PayPal (NASDAQ:PYPL) reported its earnings after the market close on Wednesday and, while the results were stronger than expected, the company's forecast left investors wanting more as they drove the stock down in after-hours trading. The devil's in the details, however, and digging a little deeper reveals that while the pain will be short-lived, the opportunity is vast -- and growing.
For the fourth quarter, PayPal delivered revenue of $4.96 billion, up 17% year over year, surpassing both analysts' consensus estimates of $4.94 billion and the high end of management's forecast, which topped out at $4.95 billion. Top-line growth was driven higher by strong account growth and increasing payment transactions. eBay's (NASDAQ:EBAY) transactions continue to decline as a percent of PayPal's total revenue, falling from 26% in 2015 to just 14% today.
Adjusted operating margins continued the expansion we've seen in previous quarters, growing to 23.6%, up 200 basis points from 21.6% in the prior-year quarter. This led to profit growth that was equally robust. PayPal's operating income grew to $800 million, up 34% year over year, resulting in adjusted earnings per share (EPS) of $0.86, up 24%.
Impressive growth in all the numbers that matter
Aside from strong financial results, PayPal continued to build on the operational strength that will drive future growth.
The company added 9.3 million net new active accounts, ending the quarter with a total of 305 million, up 14% compared to the year-ago period. Customer engagement was also on the upswing, as transactions per active account over the trailing-12-month period grew to 40.6, up 10% year over year.
PayPal's payment metrics were strong across the board. The company processed 3.5 billion payment transactions, increasing 21% year over year, and up an impressive 13% sequentially, driven higher by mobile growth. PayPal's One Touch feature is now used by 199 million customers and 14 million merchants. Total payment volume (TPV) -- which is a measure of the total dollar value of transactions processed on the platform -- climbed to $199 billion, up 22% year over year.
Transactions on Venmo continued to outpace the overall business, accounting for $29 billion in TPV, up 56% compared to the prior-year quarter. On the other side of the coin, eBay's TPV continues to decline, shrinking by 4% year over year. PayPal believes transactions from its former overlord will represent just 6% of the company's total TPV by midyear.

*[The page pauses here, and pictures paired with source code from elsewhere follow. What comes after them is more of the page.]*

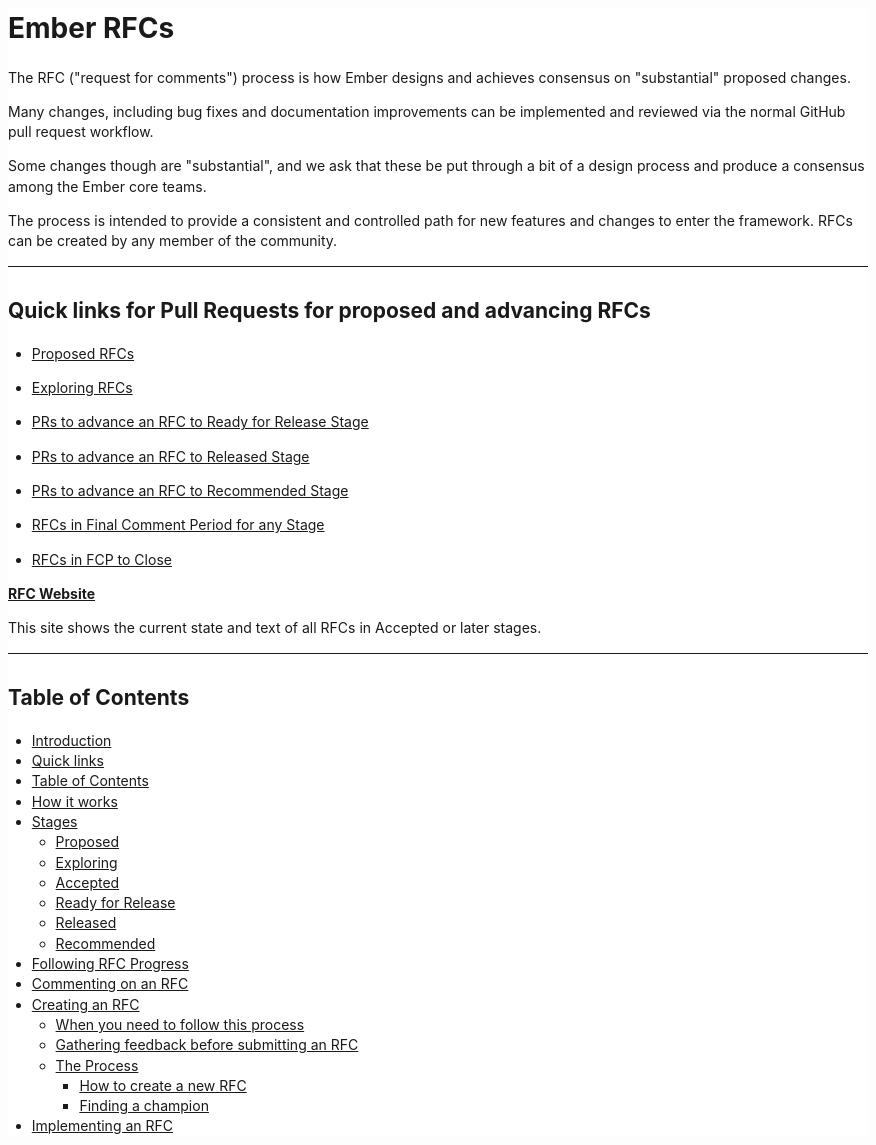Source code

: # Ember RFCs

The RFC ("request for comments") process is how Ember designs and
achieves consensus on "substantial" proposed changes.

Many changes, including bug fixes and documentation improvements can be
implemented and reviewed via the normal GitHub pull request workflow.

Some changes though are "substantial", and we ask that these be put
through a bit of a design process and produce a consensus among the Ember
core teams.

The process is intended to provide a consistent and controlled path for new
features and changes to enter the framework. RFCs can be created by any member
of the community.

---
## Quick links for Pull Requests for proposed and advancing RFCs
[Quick links for Pull Requests for proposed and advancing RFCs]: #quick-links-for-pull-requests-for-proposed-and-advancing-rfcs

- [Proposed RFCs](https://github.com/emberjs/rfcs/pulls?q=is%3Apr+is%3Aopen+sort%3Aupdated-desc+label%3AS-Proposed)
- [Exploring RFCs](https://github.com/emberjs/rfcs/pulls?q=is%3Apr+is%3Aopen+sort%3Aupdated-desc+label%3AS-Exploring)

- [PRs to advance an RFC to Ready for Release Stage](https://github.com/emberjs/rfcs/pulls?q=is%3Apr+is%3Aopen+sort%3Aupdated-desc+label%3A%22S-Ready+for+Release%22)
- [PRs to advance an RFC to Released Stage](https://github.com/emberjs/rfcs/pulls?q=is%3Apr+is%3Aopen+sort%3Aupdated-desc+label%3AS-Released)
- [PRs to advance an RFC to Recommended Stage](https://github.com/emberjs/rfcs/pulls?q=is%3Apr+is%3Aopen+sort%3Aupdated-desc+label%3AS-Recommended)

- [RFCs in Final Comment Period for any Stage](https://github.com/emberjs/rfcs/pulls?q=is%3Apr+is%3Aopen+sort%3Aupdated-desc+label%3A%22Final+Comment+Period%22)
- [RFCs in FCP to Close](https://github.com/emberjs/rfcs/pulls?q=is%3Apr+is%3Aopen+sort%3Aupdated-desc+label%3A%22FCP+to+close%22)


**[RFC Website](https://rfcs.emberjs.com)**

This site shows the current state and text of all RFCs in Accepted or later stages.

---

## Table of Contents
[Table of Contents]: #table-of-contents

- [Introduction](#ember-rfcs)
- [Quick links](#quick-links-for-pull-requests-for-proposed-and-advancing-rfcs)
- [Table of Contents]
- [How it works](#how-it-works)
- [Stages]
  - [Proposed]
  - [Exploring]
  - [Accepted]
  - [Ready for Release]
  - [Released]
  - [Recommended]
- [Following RFC Progress](#following-rfc-progress)
- [Commenting on an RFC](#commenting-on-an-rfc)
- [Creating an RFC](#creating-an-rfc)
  - [When you need to follow this process]
  - [Gathering feedback before submitting an RFC]
  - [The Process]
    - [How to create a new RFC]
    - [Finding a champion]
- [Implementing an RFC]

[How it works]: #how-it-works
[Stages]: #stages
[Proposed]: #proposed
[Exploring]: #exploring
[Accepted]: #accepted
[Ready for Release]: #ready-for-release
[Released]: #released
[Recommended]: #recommended
[Closed]: #closed
[Discontinued]: #discontinued
[Following RFC Progress]: #following-rfc-progress
[Commenting on an RFC]: #commenting-on-an-rfc
[Creating an RFC]: #creating-an-rfc
[When you need to follow this process]: #when-you-need-to-follow-this-process
[Gathering feedback before submitting an RFC]: #gathering-feedback-before-submitting-an-rfc
[The Process]: #the-process
[How to create a new RFC]: #how-to-create-a-new-rfc
[Finding a Champion]: #finding-a-champion
[Implementing an RFC]: #implementing-an-rfc
[Editing merged RFCs]: #editing-merged-rfcs
[Reference]: #reference
[Relevant Teams]: #relevant-teams
[FCP]: #final-comment-periods-fcp
[FCP to close]: #fcp-to-close
[For Core Team Members]: #for-core-team-members
[Rust RFC process]: https://github.com/rust-lang/rfcs
[core teams]: http://emberjs.com/team/
[feature flag]: http://emberjs.com/guides/contributing/adding-new-features/
[core team notes]: https://github.com/emberjs/core-notes/tree/master/ember.js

"We meaningfully improved and expanded the PayPal platform," said CEO Dan Schulman on the conference call. "We strengthened our value proposition for consumers and merchants, expanded our international scope and scale, and announced transformative strategic acquisitions, investments, and commercial agreements." All that expansion will provide a rich source of growth in the months and years ahead.
Expanding the addressable market will help fuel future growth
PayPal said that recent acquisitions will weigh on earnings during the coming year, particularly in the first quarter, diluting 2020 EPS by $0.68 to $0.70. The biggest impact will be the taxes associated with the acquisitions, including about $0.30 per share related to the acquisition of Honey.
PayPal execs went to great length, however, to lay out the positive impact of acquisitions on its growth story, even as they temporarily stunt earnings growth. Schulman said that in the coming year, "our growth investments are focused on our recent acquisitions, growing our infrastructure in China and other international markets, Venmo monetization, and our in-store point-of-sale initiatives."
He also pointed out that the company's total addressable market had "significantly expanded" as the result of the acquisitions of Honey and GoPay, as well as its commercial partnership with MercadoLibre (NASDAQ:MELI). PayPal is already capitalizing on these opportunities, as early marketing resulted in nearly 100,000 downloads of the Honey app and browser extension. In the coming year, PayPal will invest in its local Chinese infrastructure to expand the relevance of GoPay, while its collaboration with MercadoLibre will allow PayPal users to shop at hundreds of thousands of new merchants across the globe.
A glimpse ahead
PayPal said it expects to add about 35 million active accounts in the coming year, which doesn't include the one-time impact from the Honey acquisition.
The company boosted its full-year guidance from the preliminary view it provided last quarter, increasing both its revenue and earnings forecasts. PayPal now expects 2020 revenue to grow about 19% to $20.9 billion at the midpoint of its guidance, resulting in EPS of about $3.43.
For the first quarter, PayPal expects revenue in a range of $4.78 billion to $4.84 billion, up nearly 17%, producing EPS of $0.77, both at the midpoint of its guidance. To put that into the perspective of Wall Street sentiment, analysts' consensus estimates were calling for revenue of $4.84 billion and EPS of $0.82.
After taking some time to digest the results, PayPal investors have begun to come around. After bidding down the digital payment processor's stock by as much as 6% in after-hours trading, the stock is back near where it was prior to the report's release. PayPal is setting the stage for a massive expansion of its business, and investors should ignore the short-term pain in favor of long-term gains.